Larry and Barry casually engage in light-hearted and sometimes gossipy conversation, the kind normally enjoyed over a few pints in the pub, but these two instead carry shovels through the woods. There are hints from the very beginning that what we’re looking at isn’t just a happy day trip outside of the city for the two men, as ominous music creeps in from the very first scene opening on the deadpan face of Michael Shon (who plays Larry).
Shon plays his character as intense and brooding, whilst Joe Johnsey as Barry is the more cheerful, non-threatening, gentle giant who, wistfully listing off franchise sequels and superhero showdowns, bring the audience’s guard down in defiance of the gloom intimated by the sinister screeching of the string score. The tension throughout the film intensifies and then dissipates in unexpected moments of tenderness, revealing the two to be glimmering beacons of non-toxic masculinity, men in touch with their emotions, open-minded, and supportive.

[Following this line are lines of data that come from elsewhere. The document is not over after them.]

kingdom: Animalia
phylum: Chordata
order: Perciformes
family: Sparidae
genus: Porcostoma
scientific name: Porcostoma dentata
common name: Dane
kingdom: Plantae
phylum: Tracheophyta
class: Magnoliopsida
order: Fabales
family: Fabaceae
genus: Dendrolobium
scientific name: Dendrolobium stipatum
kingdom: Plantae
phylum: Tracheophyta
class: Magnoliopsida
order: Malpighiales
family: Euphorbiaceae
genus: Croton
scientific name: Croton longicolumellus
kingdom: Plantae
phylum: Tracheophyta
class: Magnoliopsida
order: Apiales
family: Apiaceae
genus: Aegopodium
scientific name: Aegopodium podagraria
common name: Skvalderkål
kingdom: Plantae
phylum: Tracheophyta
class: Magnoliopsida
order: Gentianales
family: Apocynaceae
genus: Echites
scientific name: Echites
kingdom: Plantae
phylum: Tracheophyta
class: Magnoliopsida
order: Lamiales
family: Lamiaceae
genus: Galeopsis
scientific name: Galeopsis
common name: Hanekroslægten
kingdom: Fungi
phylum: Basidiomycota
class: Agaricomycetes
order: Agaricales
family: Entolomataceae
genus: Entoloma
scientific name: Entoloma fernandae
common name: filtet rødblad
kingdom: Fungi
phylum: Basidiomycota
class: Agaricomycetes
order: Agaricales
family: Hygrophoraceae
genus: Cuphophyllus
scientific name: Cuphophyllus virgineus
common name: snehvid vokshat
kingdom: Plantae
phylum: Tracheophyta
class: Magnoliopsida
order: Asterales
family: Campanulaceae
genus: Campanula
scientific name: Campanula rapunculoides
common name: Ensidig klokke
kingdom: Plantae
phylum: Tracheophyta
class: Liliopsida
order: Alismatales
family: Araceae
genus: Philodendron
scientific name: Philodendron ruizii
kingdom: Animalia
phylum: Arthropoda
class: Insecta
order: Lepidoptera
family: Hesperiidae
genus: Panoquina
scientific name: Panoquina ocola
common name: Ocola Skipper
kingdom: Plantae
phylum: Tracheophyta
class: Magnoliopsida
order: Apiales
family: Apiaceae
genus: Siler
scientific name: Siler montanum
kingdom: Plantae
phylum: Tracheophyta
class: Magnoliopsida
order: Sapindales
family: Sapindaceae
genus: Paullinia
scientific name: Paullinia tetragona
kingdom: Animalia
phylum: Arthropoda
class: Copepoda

The set-up, together with the title of the short itself, feels like something of a nod toward the macabre Shallow Grave [Danny Boyle, UK, 1994] but, unlike its iconic predecessor, Shallow isn’t about the protagonists turning on each other, but rather the story turning the expectations of the viewer.
The cinematography is beautiful, the woods stunningly captured in their peaceful eeriness. But the real strength of the film is its dialogue, which is as funny and witty as it is believable. As viewers, we rarely expect a character who performs community work or congratulates a friend adopting new gender pronouns to be anything less than a good person – and it is through the subversion of our expectations that Shallow intelligently manages to dig deeper into the heart of larger cultural issues.
'Shallow' was part of the Official Selection at Short Focus Film Festival 2021.